Lessons from Potty Training

 

I’m potty training.  Again.  This is kid number four, so I’m kinda over it.  And when I say kinda, I mean EXCEPTIONALLY over it.  You would think the idea of a diaper free household would be enough motivation to light a fire under my butt to just get it done, but that just hasn’t been the case.  I have a sort of “laissez faire” approach to the whole thing.  And what I mean by that is I train her when I want to, when its convenient for me.  When is it convenient, you might ask?  The answer: not that often.   Somehow, and clearly not because of my efforts, she is catching on.  We’re not about to drop the pull-ups and dive into the world of undies, but we’re moving in the right direction.

On Saturday we were at home, everyone playing semi-independent, when Abby arrived in the living room dressed in her birthday suit, or as she refers to it,  “nakey-butt.”  She announced with a joy filled and equally devious smile, “I poopy.”

“Where?” my husband and I asked in unison.

“The playroom” she shot back nonchalantly.

We rose with the kind of immediacy that accidents in a room with carpet solicit.  From the doorway we scanned the carpet and lounge chairs. There was no poop to be found.  Her differentiation between “poopy” and “pee pee” isn’t always overly accurate so we began feeling for wetness.  Nothing.

“Where?” we posed the same question again.

“Up there” came her sweet little voice and a finger pointing at the top of desk (which we use as a lego table).

Our eyes scanned the table and what we found you won’t believe.  Sitting on top of the desk was a plastic bowl.  The kind we use for snack items like goldfish and apple slices. However, at this moment in time the bowl was not home to popcorn, it was home to poop.

Realizing she needed to relieve herself, she climbed up on the table and somehow, I will never know how, done her duty into the smallish snack bowl.

I’ll say it again, “How?”

Michael and I had the same instinct.    Praise her for what actually was a step towards the end goal.   In between fits and spurts of laughter we said,

“Good job, Abby.  Just next time don’t poop it in the snack bowl, do it in the toilet.”  (Once again, another line we would have never dreamed we would utter in our lifetimes)

Oh boy.  After I collected myself and we had dealt with the excrement I thought, “Isn’t it funny how something can be so right in some ways and yet so wrong in others.?”

It’s a little hard to transition from this ridiculous story to something more serious.  But this potty training conundrum got me thinking a bit.

We were so quick to praise her for the part she got right and so quick to literally dispose of the part she had done wrong.  It hit me later, “why don’t we extend that same kind of grace to ourselves?”

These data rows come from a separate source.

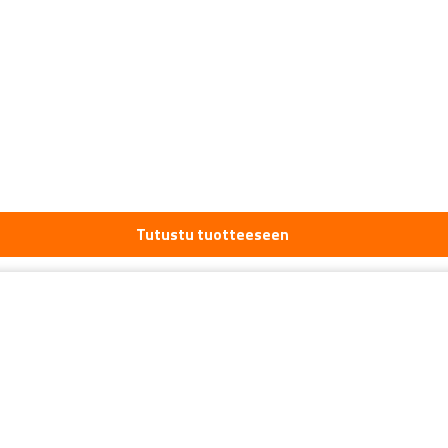
Tutustu tuotteeseen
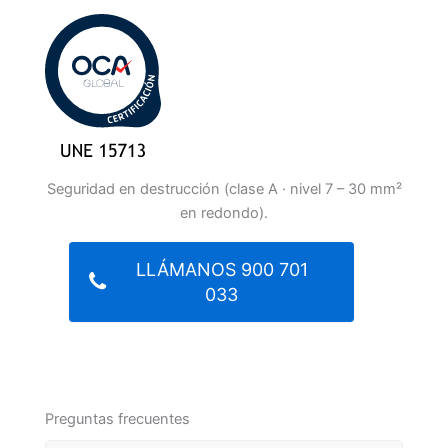
Seguridad en destrucción (clase A · nivel 7 – 30 mm²
en redondo).
LLÁMANOS 900 701
033
Preguntas frecuentes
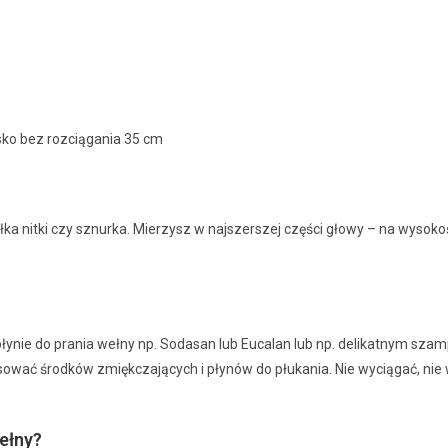
sko bez rozciągania 35 cm
nitki czy sznurka. Mierzysz w najszerszej części głowy – na wysokości
płynie do prania wełny np. Sodasan lub Eucalan lub np. delikatnym szampo
sować środków zmiękczających i płynów do płukania. Nie wyciągać, ni
ełny?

Why are we so inclined to fixate on the what’s lacking rather then focus on what’s abundant?  Why do failures steal the show when successes deserve to drive the story?

My emotions have surprised me with the release of this Bible study.  I expected to be excited.  You know, the kind that starts in your toes and creeps all the way up, the kind that’s in your bones.  And I have been.  But it’s been tainted by all kinds of other “thought junk,”. At least, that’s what I am calling it.  Its been exhilarating, but equally horrifying.

What if they hate it?

What if no one cares?

What if after a fews weeks no wants to buy it?

What if after the initial excitement, all I’m left with is my heart poured out in black and white on pages, and no one else is even interested?

What if?

My insecurities have bubbled up and over the surface and I can’t seem to squelch them.  The “what if’s” are driving the conversation, and they don’t deserve to.

I’m battling.  I’m fighting, because that thing that is right, I’m making wrong.  I’m taking something that is enough in and of itself and emptying of it’s inherent value.  Can you identify?

So I’m vowing to you, and to myself, and most importantly to God to quit this nonsense.  Of course, this is a vow I will take not just here and now, but later today, and then tomorrow morning, and again and again.  Because, let’s be honest, our insecurities don’t shut up as easily as we would like them to.

I’m going to revel in the small victories.  I am going to really settle in and sit in them, bathe in them, if you will.  I’m going to quit thinking about where I think I should be, and enjoy where I am.  And I’m going to celebrate the good.  I’m going to let success steer the ship.  And I’m going to really relish the view as that boat takes me into the horizon of another perfect sunset.  Join me, it’s going to be a good ride.